[Page images and extracted text]
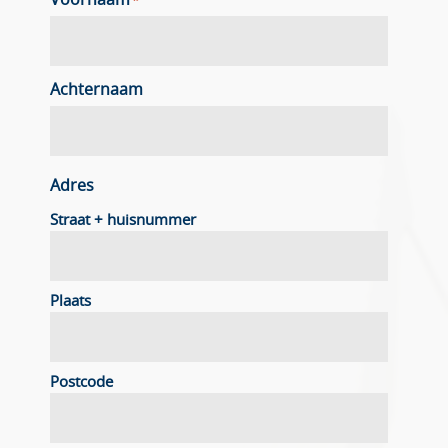
Voornaam
*
Achternaam
Adres
Straat + huisnummer
Plaats
Postcode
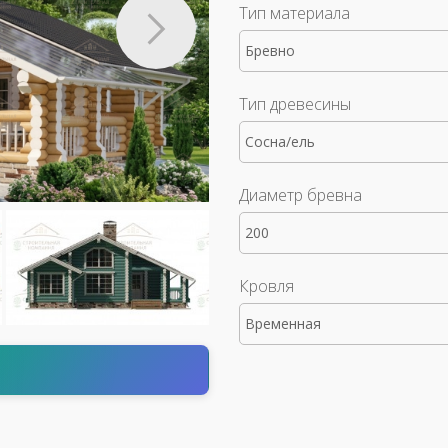
Тип материала
Бревно
Тип древесины
Сосна/ель
Диаметр бревна
200
Кровля
Временная
т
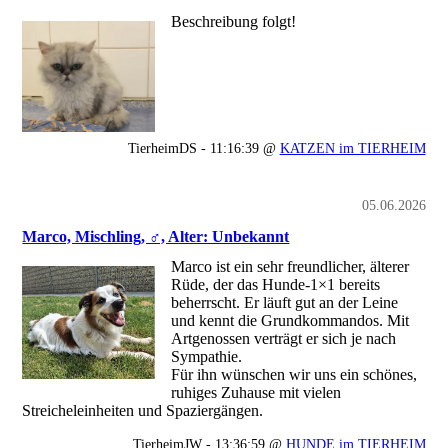
Beschreibung folgt!
TierheimDS - 11:16:39 @
KATZEN im TIERHEIM
05.06.2026
Marco, Mischling, ♂, Alter: Unbekannt
Marco ist ein sehr freundlicher, älterer
Rüde, der das Hunde-1×1 bereits
beherrscht. Er läuft gut an der Leine
und kennt die Grundkommandos. Mit
Artgenossen verträgt er sich je nach
Sympathie.
Für ihn wünschen wir uns ein schönes,
ruhiges Zuhause mit vielen
Streicheleinheiten und Spaziergängen.
TierheimJW - 13:36:59 @
HUNDE im TIERHEIM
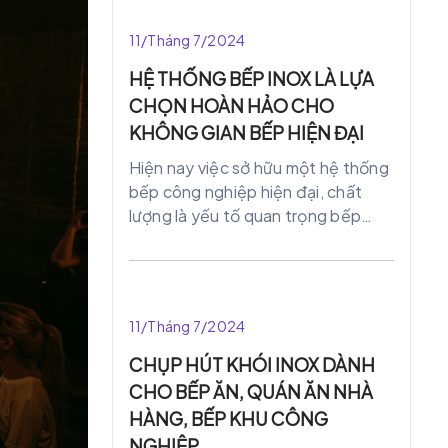
để tìm được một cơ sở thiết kế sản
xuất quầy bar uy tín thì quý khách
11/Tháng 7/2024
hàng phải tìm hiểu, lựa chọn thật kỹ
HỆ THỐNG BẾP INOX LÀ LỰA
CHỌN HOÀN HẢO CHO
KHÔNG GIAN BẾP HIỆN ĐẠI
Hiện nay việc sở hữu một hệ thống
bếp công nghiệp hiện đại, chất
lượng là yếu tố quan trọng bếp
công nghiệp. Trong loạt các vật
liệu được sử dụng, inox đã nổi lên
như một lựa chọn ưu việt. Mang lại
độ bền, tính thẩm mỹ cho không
11/Tháng 7/2024
gian bếp. Hãy cùng chúng tôi tìm
hiểu về những ưu điểm và ứng dụng
CHỤP HÚT KHÓI INOX DÀNH
của inox trong hệ thống bếp công
CHO BẾP ĂN, QUÁN ĂN NHÀ
nghiệp.
HÀNG, BẾP KHU CÔNG
NGHIỆP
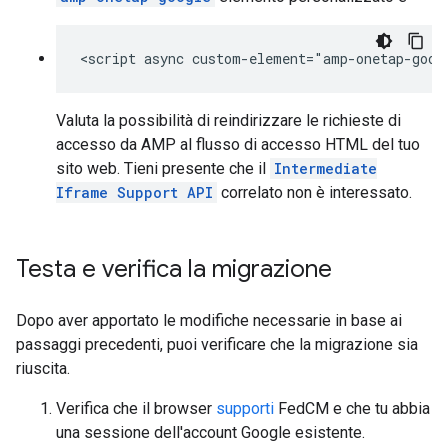
Valuta la possibilità di reindirizzare le richieste di
accesso da AMP al flusso di accesso HTML del tuo
sito web. Tieni presente che il
Intermediate
Iframe Support API
correlato non è interessato.
Testa e verifica la migrazione
Dopo aver apportato le modifiche necessarie in base ai
passaggi precedenti, puoi verificare che la migrazione sia
riuscita.
Verifica che il browser
supporti
FedCM e che tu abbia
una sessione dell'account Google esistente.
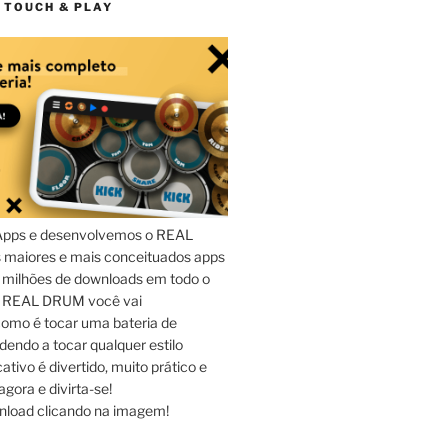
 TOUCH & PLAY
Apps e desenvolvemos o REAL
maiores e mais conceituados apps
 milhões de downloads em todo o
o REAL DRUM você vai
omo é tocar uma bateria de
dendo a tocar qualquer estilo
ativo é divertido, muito prático e
agora e divirta-se!
nload clicando na imagem!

__EXERCISE__. Find "dụng" in the data above. Report each line where it appears.

__SOLUTION FOR THIS PROBLEM__.
liệu được sử dụng, inox đã nổi lên
hiểu về những ưu điểm và ứng dụng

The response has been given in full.